Jetzt muss ich den thread doch nochmal ausgraben...

Bei der Inbetriebnahme ist noch ein neues Problem ausgetaucht.
Der Barcode zu der Palette ist ein String mit 20 Zeichen. Auf der SPS-Seite wurde der String wie gewünscht eingetragen.
Bei der Archivierung des Strings scheint der String als Zahl interpretiert zu werden. Jedenfalls werden die beiden Führungsnullen des Barcodes weggestrichen. "Sehen" kann ich das beim Öfnnen der csv-Datei auf dem USB-Stick. Schlimmer ist aber, dass der Barcode quasi gerundet wird.
Wie kann ich dafür sorgen, dass mein String 1:1 in die csv-Datei eingetragen wird?


----------



## thomass5 (15 Oktober 2013)

■ Ausgelesene Einträge:
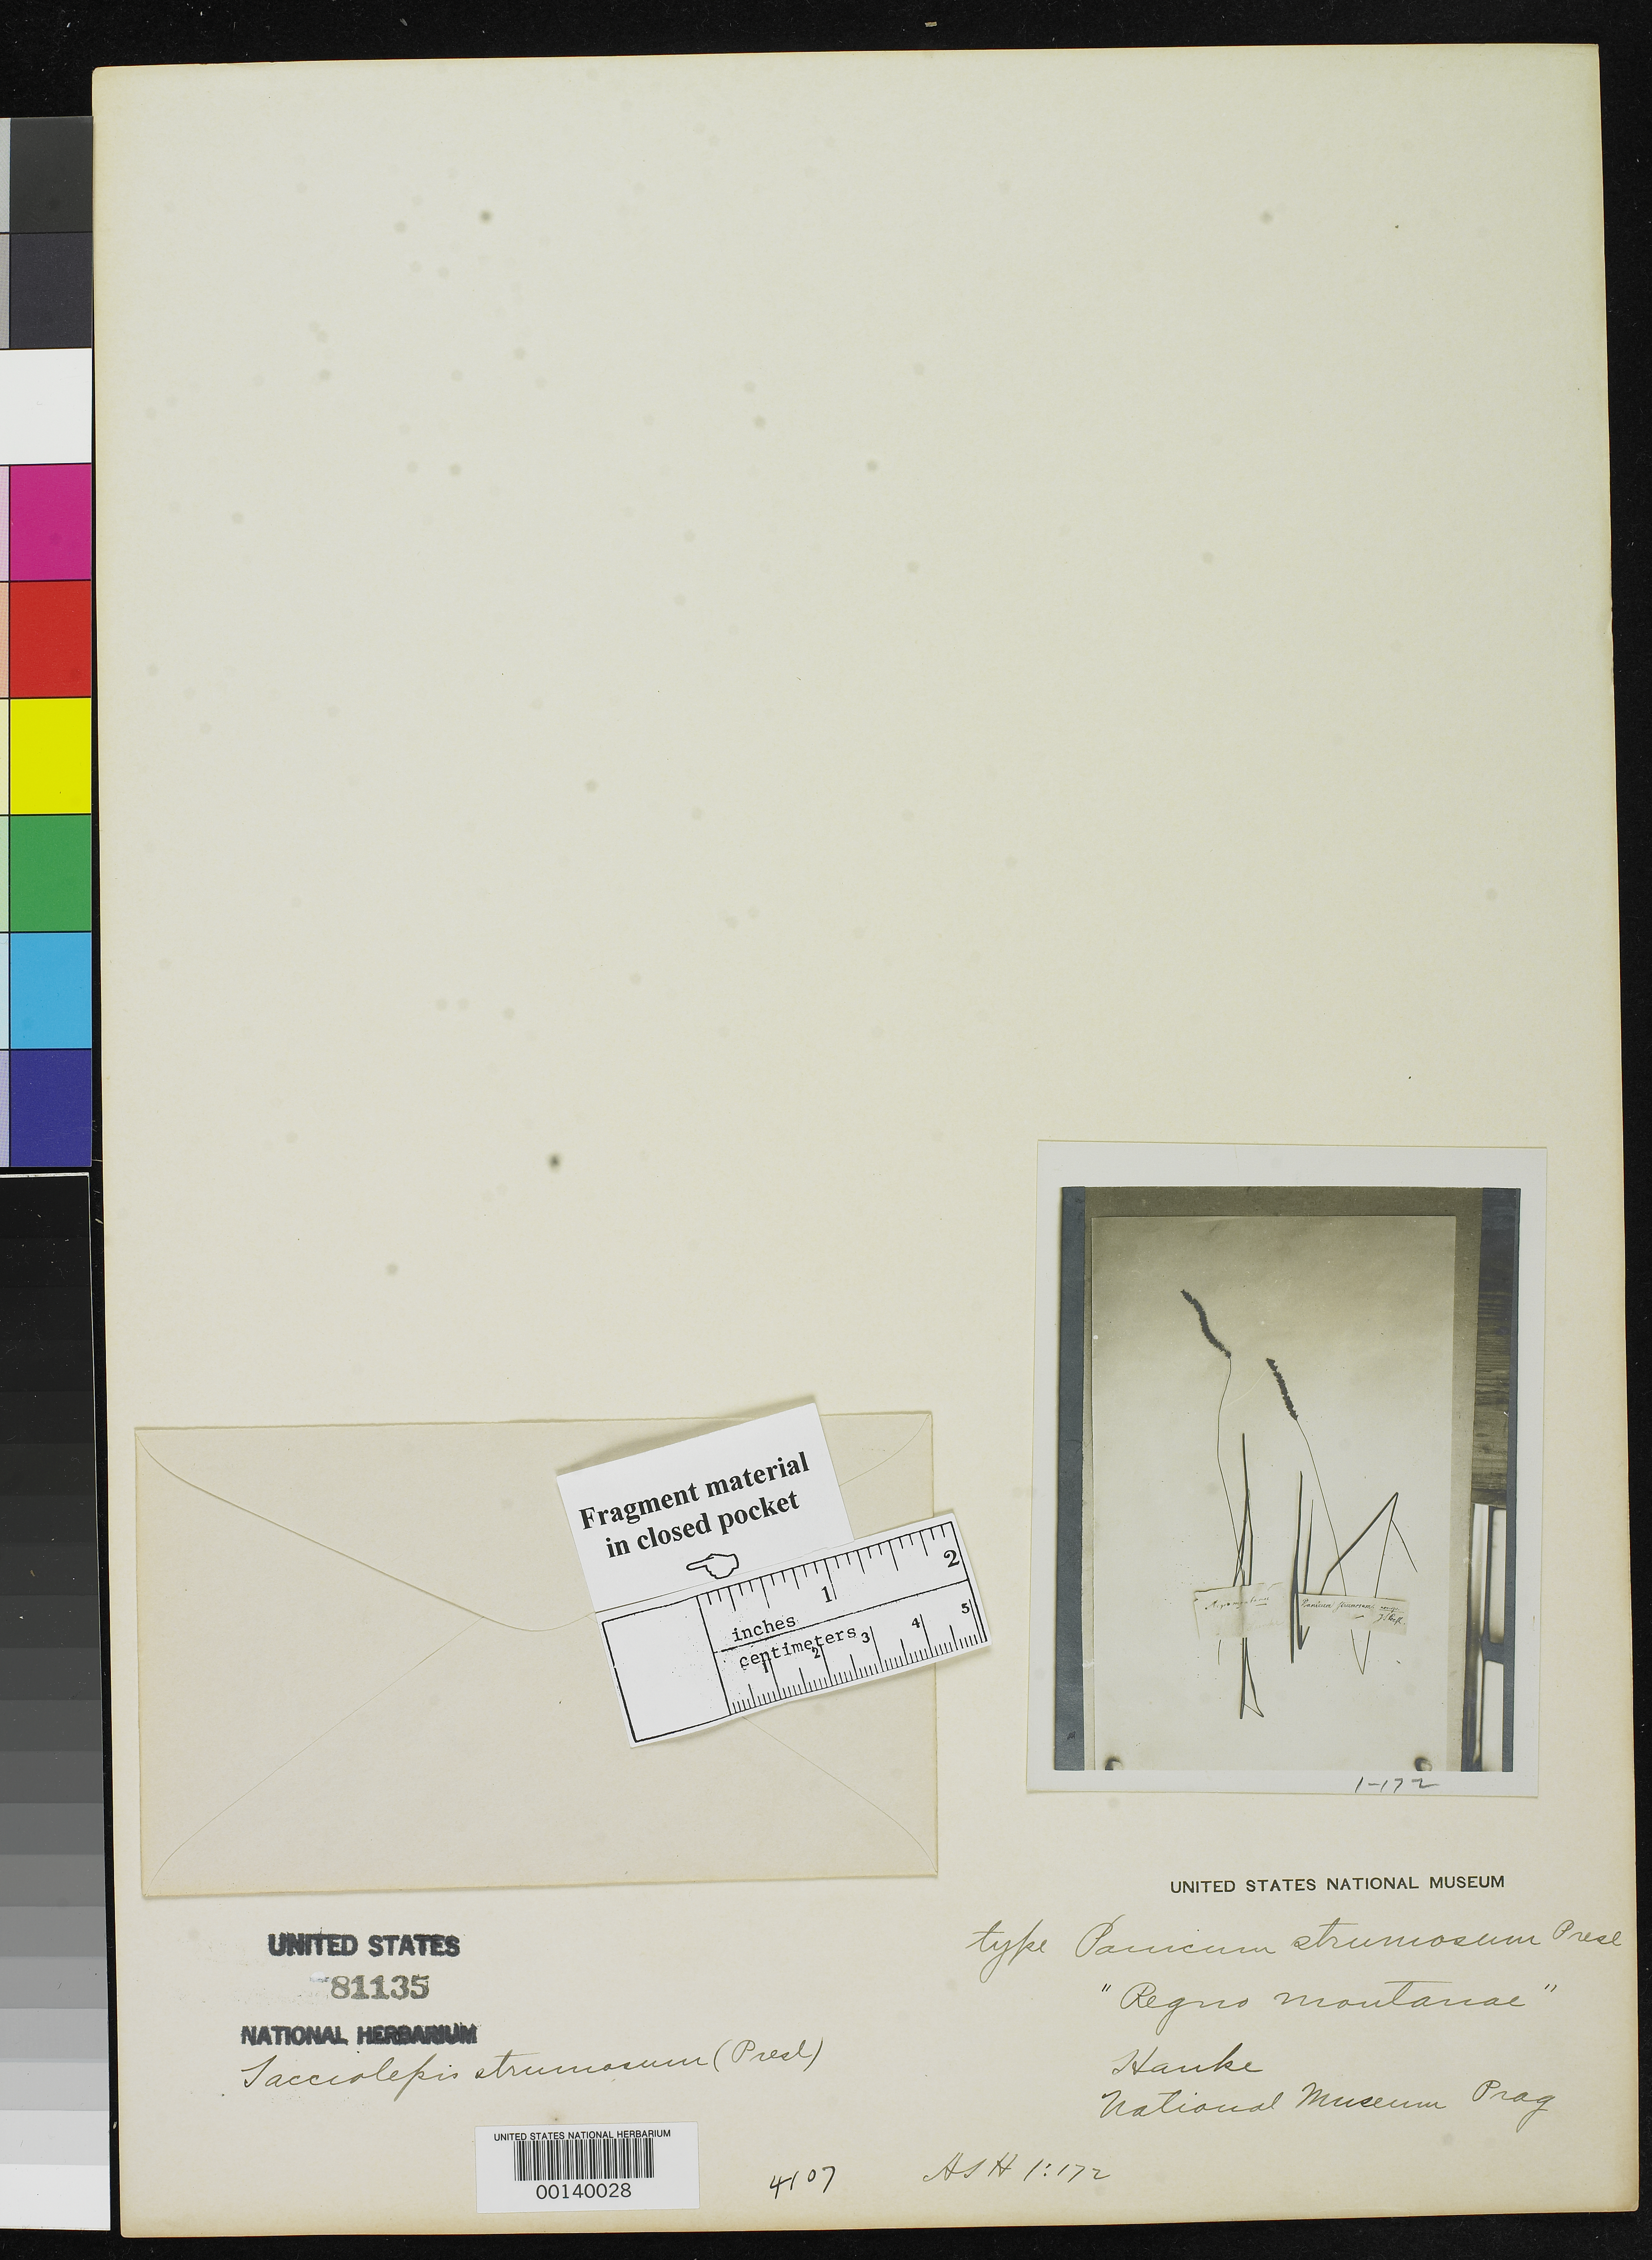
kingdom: Plantae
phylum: Tracheophyta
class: Liliopsida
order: Poales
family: Poaceae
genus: Panicum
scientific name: Panicum strumosum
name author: J. Presl in C. Presl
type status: Type Fragment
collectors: T. P. X. Haenke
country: United States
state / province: California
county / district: Monterey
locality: Monterey.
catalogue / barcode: US 81135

■ Übungsaufgaben:
1: Fasse den Textauszug in zwei Sätzen zusammen.
2: Gib bitte den Textauszug von „Jetzt muss ich“ bis einschließlich „(15 Oktober 2013)“ wortgetreu wieder.

■ Lösungen je Aufgabe:
1: Bei der Inbetriebnahme trat ein neues Problem auf: Der 20-stellige Barcode-String einer Palette wird auf der SPS-Seite wie gewünscht eingetragen, bei der Archivierung aber offenbar als Zahl interpretiert, sodass die beiden Führungsnullen wegfallen und der Barcode quasi gerundet wird. Gefragt wird, wie sich erreichen lässt, dass der String 1:1 in die csv-Datei eingetragen wird.

2:
Jetzt muss ich den thread doch nochmal ausgraben...

Bei der Inbetriebnahme ist noch ein neues Problem ausgetaucht.
Der Barcode zu der Palette ist ein String mit 20 Zeichen. Auf der SPS-Seite wurde der String wie gewünscht eingetragen.
Bei der Archivierung des Strings scheint der String als Zahl interpretiert zu werden. Jedenfalls werden die beiden Führungsnullen des Barcodes weggestrichen. "Sehen" kann ich das beim Öfnnen der csv-Datei auf dem USB-Stick. Schlimmer ist aber, dass der Barcode quasi gerundet wird.
Wie kann ich dafür sorgen, dass mein String 1:1 in die csv-Datei eingetragen wird?


----------



## thomass5 (15 Oktober 2013)